No ano seguinte, a empresa Fake Cultural Development ( Ai Weiwei é designer, mas a mulher é a representante legal) foi multada em mais de 2,2 milhões de euros por fuga ao fisco. Desde novembro de 2013 que o artista usava uma instalação em frente à sua casa e atelier para exigir a devolução do passaporte. Tal aconteceu na semana passada e Ai Weiwei mostrou- se confiante: “Agora que me deixam sair, acredito que também me deixem voltar a casa.” Relação entre Pequim e Londres O visto permite que o artista esteja em Londres durante a inauguração da exposição, mas no Instagram este deixou o aviso de que poderá não estar presente.
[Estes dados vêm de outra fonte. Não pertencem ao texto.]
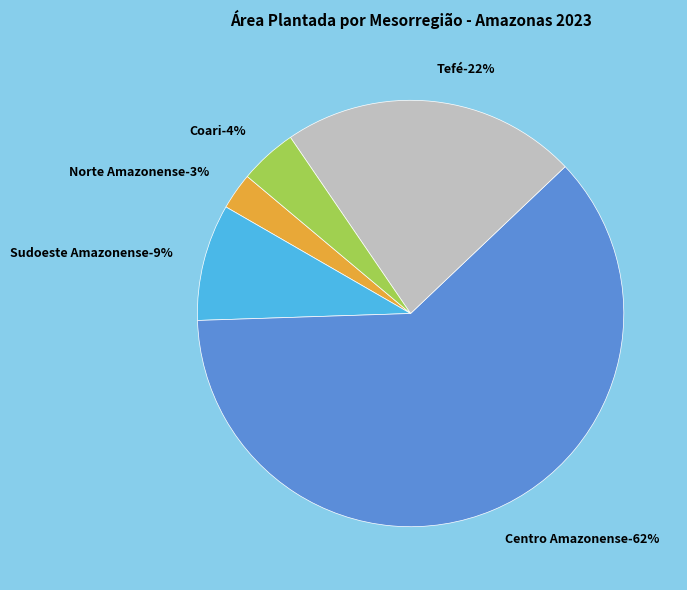

To the nearest percent, what is the combined percentage of Coari and Centro Amazonense?

66%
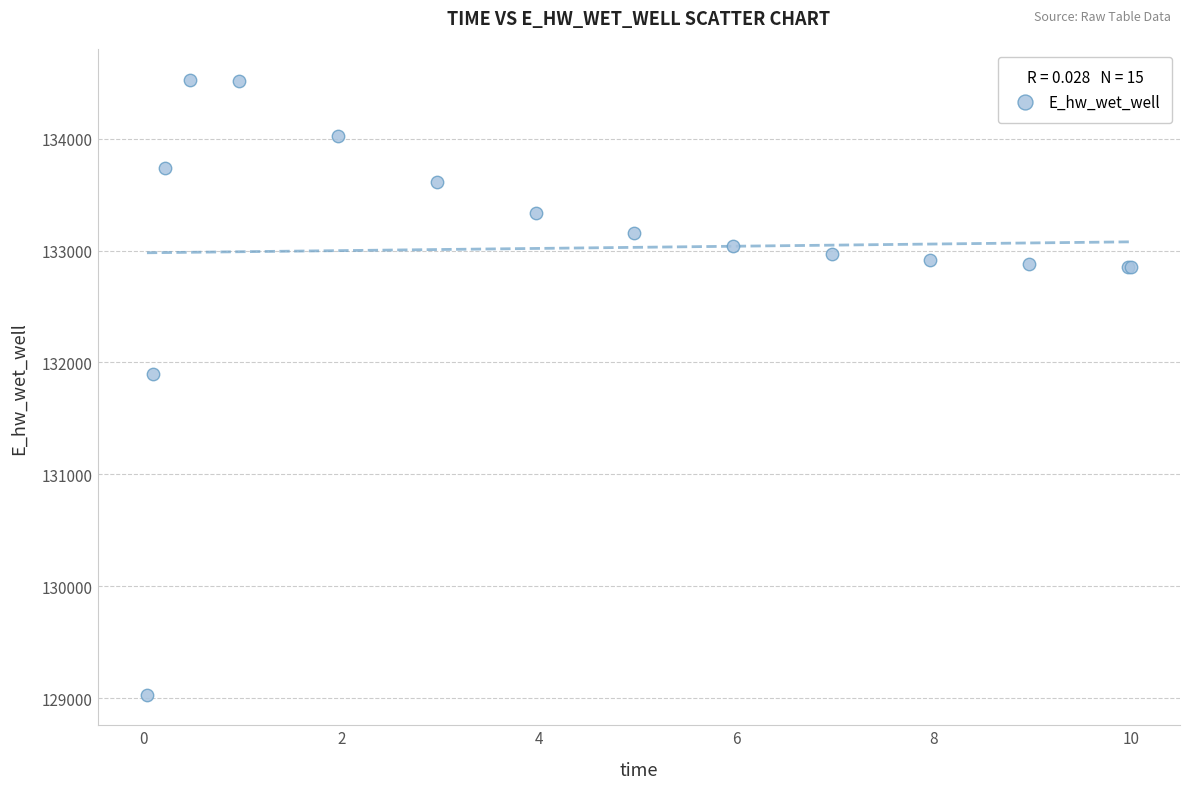

What Y value in the scatter plot is closest to 131779?

131898.7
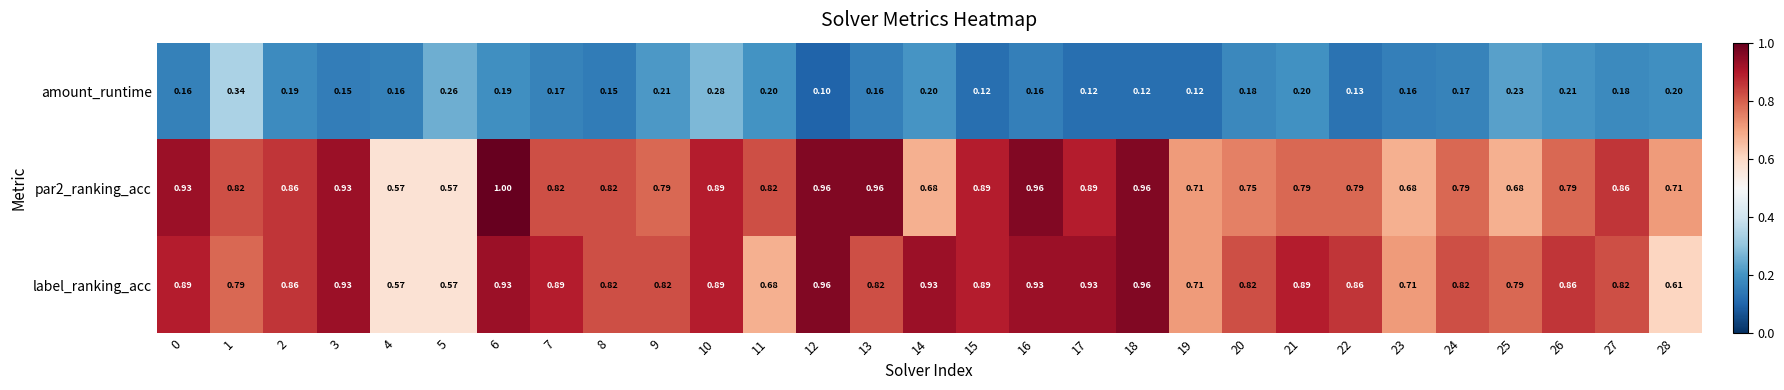

At which category is the sum across all series the highest?

6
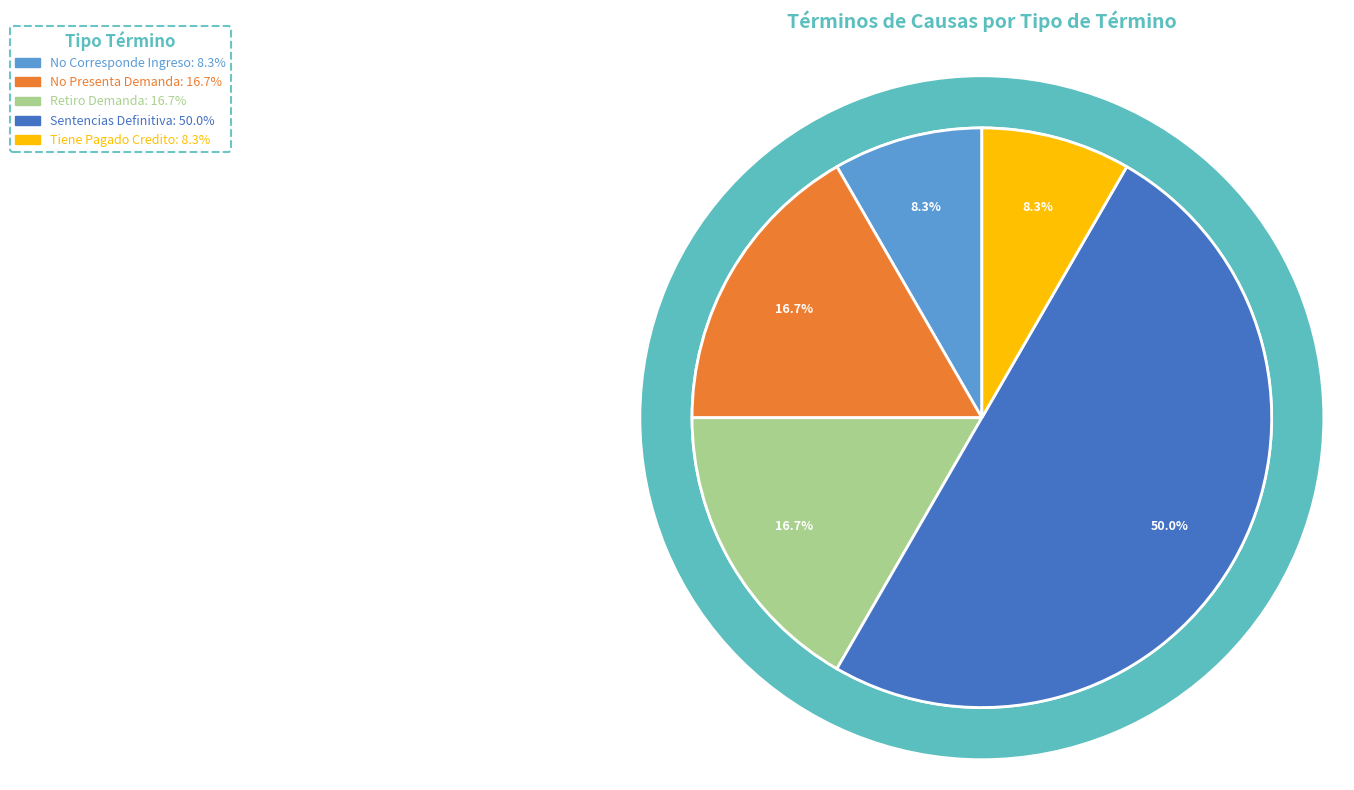

Do Retiro Demanda and No Presenta Demanda together represent more than half of the pie?

No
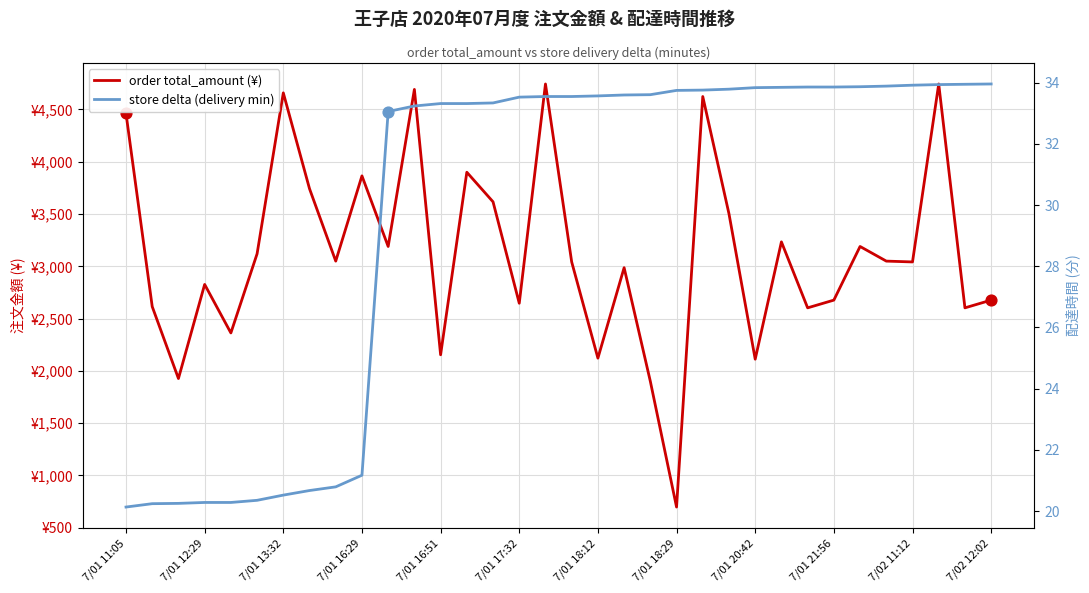

At which category is the sum across all series the highest?

31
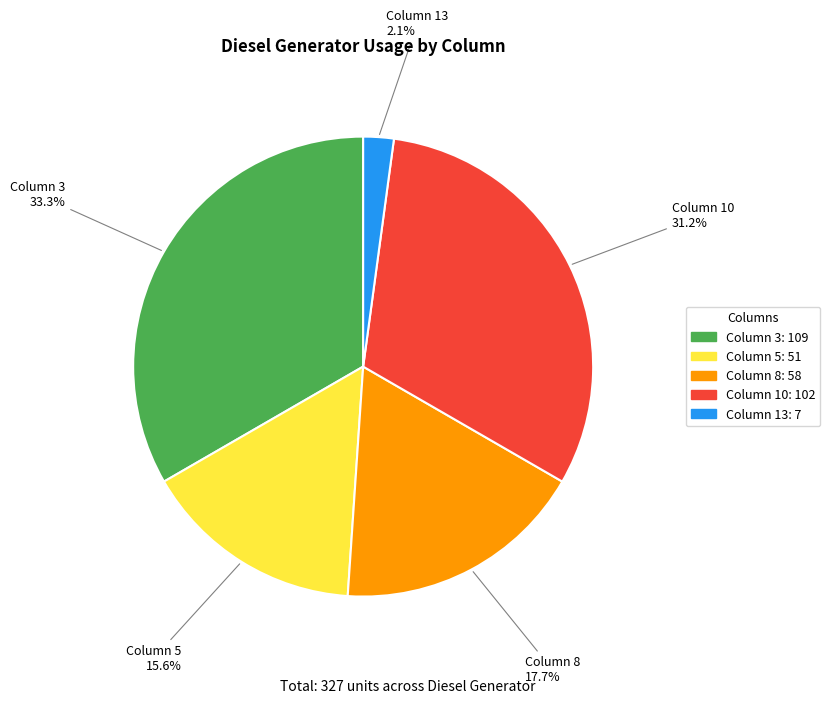

Is there any slice that represents more than half of the pie?

No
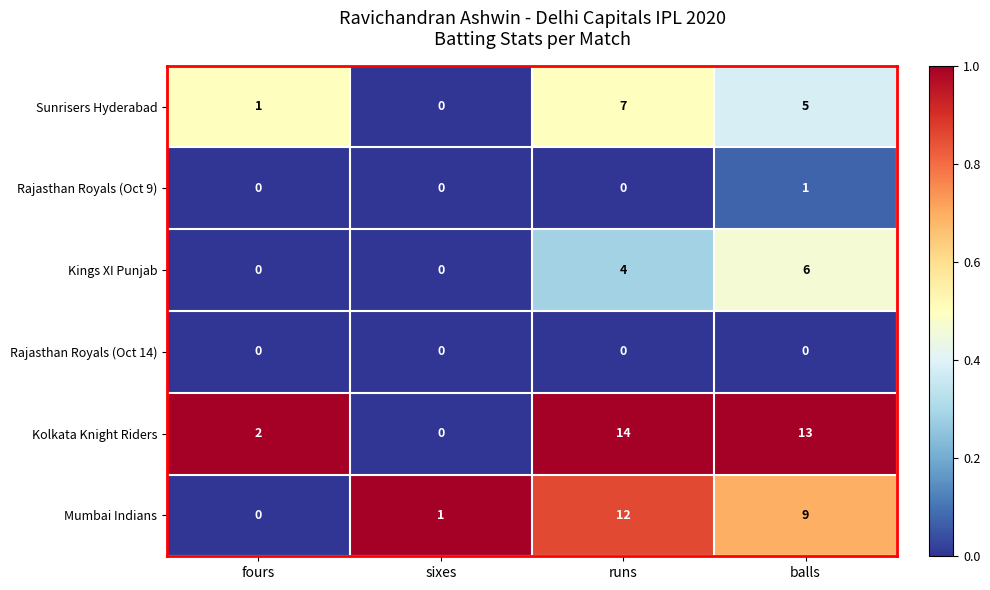

Which category has the highest value across all series?

runs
Essa ausência irá apenas trazer mais publicidade negativa para o primeiro- ministro britânico, David Cameron, e para o presidente chinês, Xi Jinping, na véspera da sua viagem de Estado. Cameron, que irritou Pequim ao encontrar- se com o Dalai Lama quando este visitou Londres em 2012, tem sido acusado desde então de colocar as questões comerciais à frente das dos direitos humanos – só para voltar a cair nas boas graças dos chineses.
Num comunicado, o Ministério dos Negócios Estrangeiros britânico negou que a decisão de rejeitar o pedido de Ai Weiwei tenha sido tomada para evitar que ele estivesse no país ao mesmo tempo que o presidente chinês. “Ai Weiwei tem um visto que lhe permite viajar para o Reino Unido na altura que pediu e estamos muito felizes por poder estar na sua exposição na Royal Academy of Arts”, segundo o texto, citado pela agência Reuters.